• What the task requires: Retype the material between the lines holding "Reading left to" and "Which label corresponds", inclusive, reproducing each line precisely.

• The data:
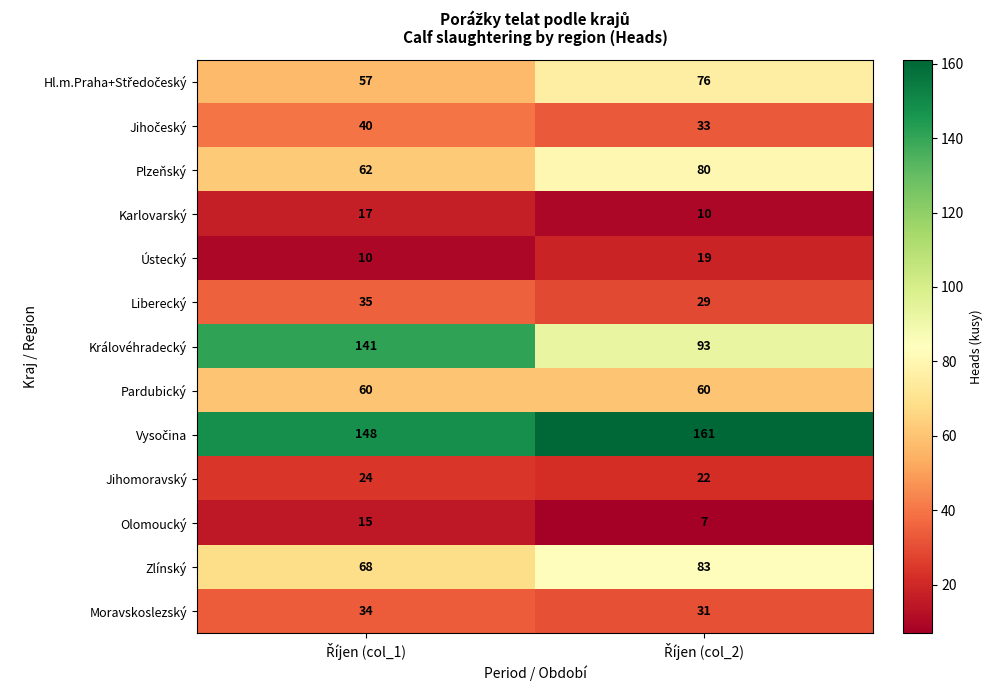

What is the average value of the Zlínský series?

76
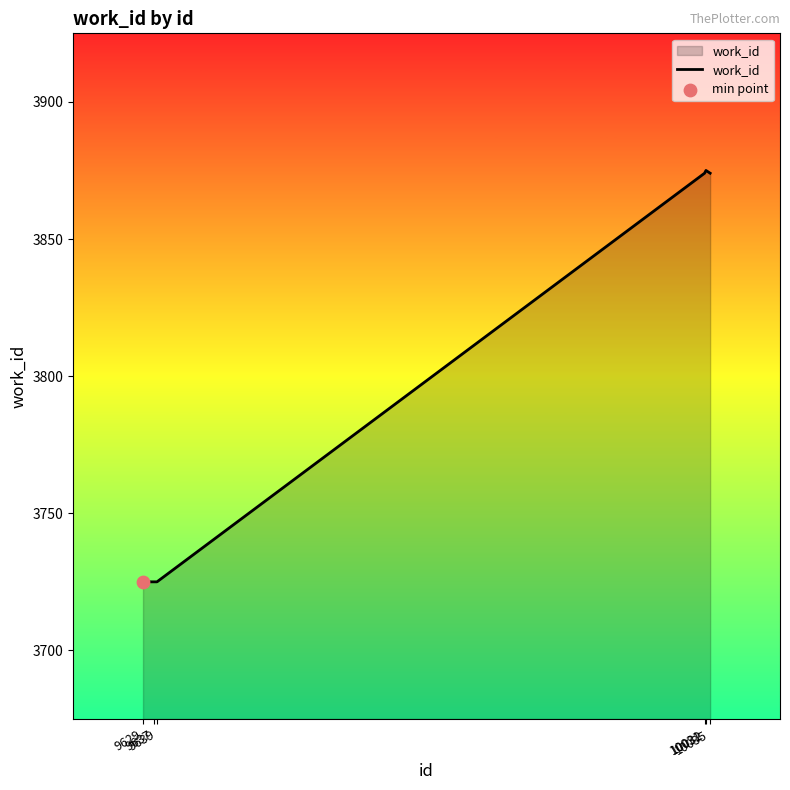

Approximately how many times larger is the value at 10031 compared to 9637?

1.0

--

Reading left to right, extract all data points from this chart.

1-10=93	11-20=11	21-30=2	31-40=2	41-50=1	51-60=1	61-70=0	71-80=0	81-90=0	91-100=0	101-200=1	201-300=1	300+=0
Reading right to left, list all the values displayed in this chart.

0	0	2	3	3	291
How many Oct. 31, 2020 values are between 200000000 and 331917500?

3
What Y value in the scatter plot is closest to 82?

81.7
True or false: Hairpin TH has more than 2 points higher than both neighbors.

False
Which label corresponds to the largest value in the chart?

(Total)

...

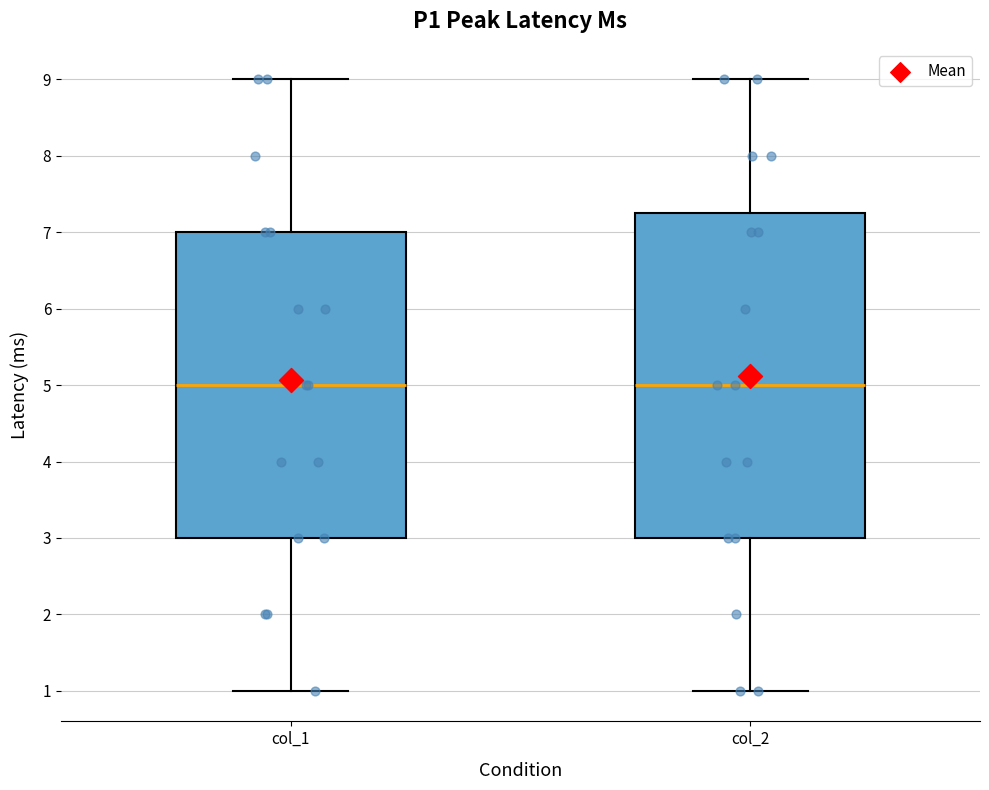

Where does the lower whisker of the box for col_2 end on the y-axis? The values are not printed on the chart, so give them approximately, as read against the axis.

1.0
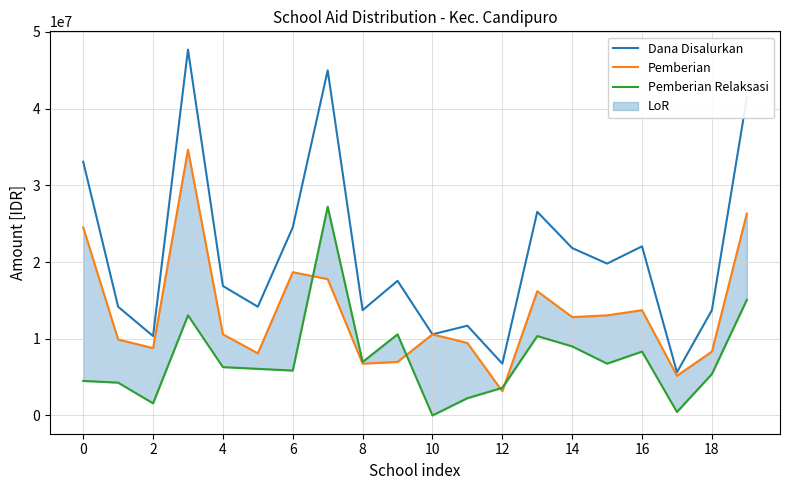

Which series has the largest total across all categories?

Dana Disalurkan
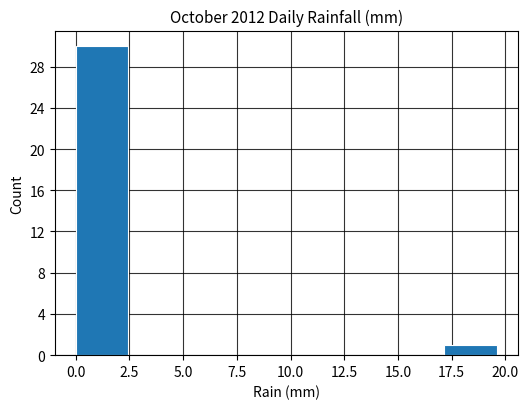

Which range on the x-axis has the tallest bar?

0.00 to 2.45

• Result for this exercise:
Reading left to right, extract all data points from this chart.

1-10=93	11-20=11	21-30=2	31-40=2	41-50=1	51-60=1	61-70=0	71-80=0	81-90=0	91-100=0	101-200=1	201-300=1	300+=0
Reading right to left, list all the values displayed in this chart.

0	0	2	3	3	291
How many Oct. 31, 2020 values are between 200000000 and 331917500?

3
What Y value in the scatter plot is closest to 82?

81.7
True or false: Hairpin TH has more than 2 points higher than both neighbors.

False
Which label corresponds to the largest value in the chart?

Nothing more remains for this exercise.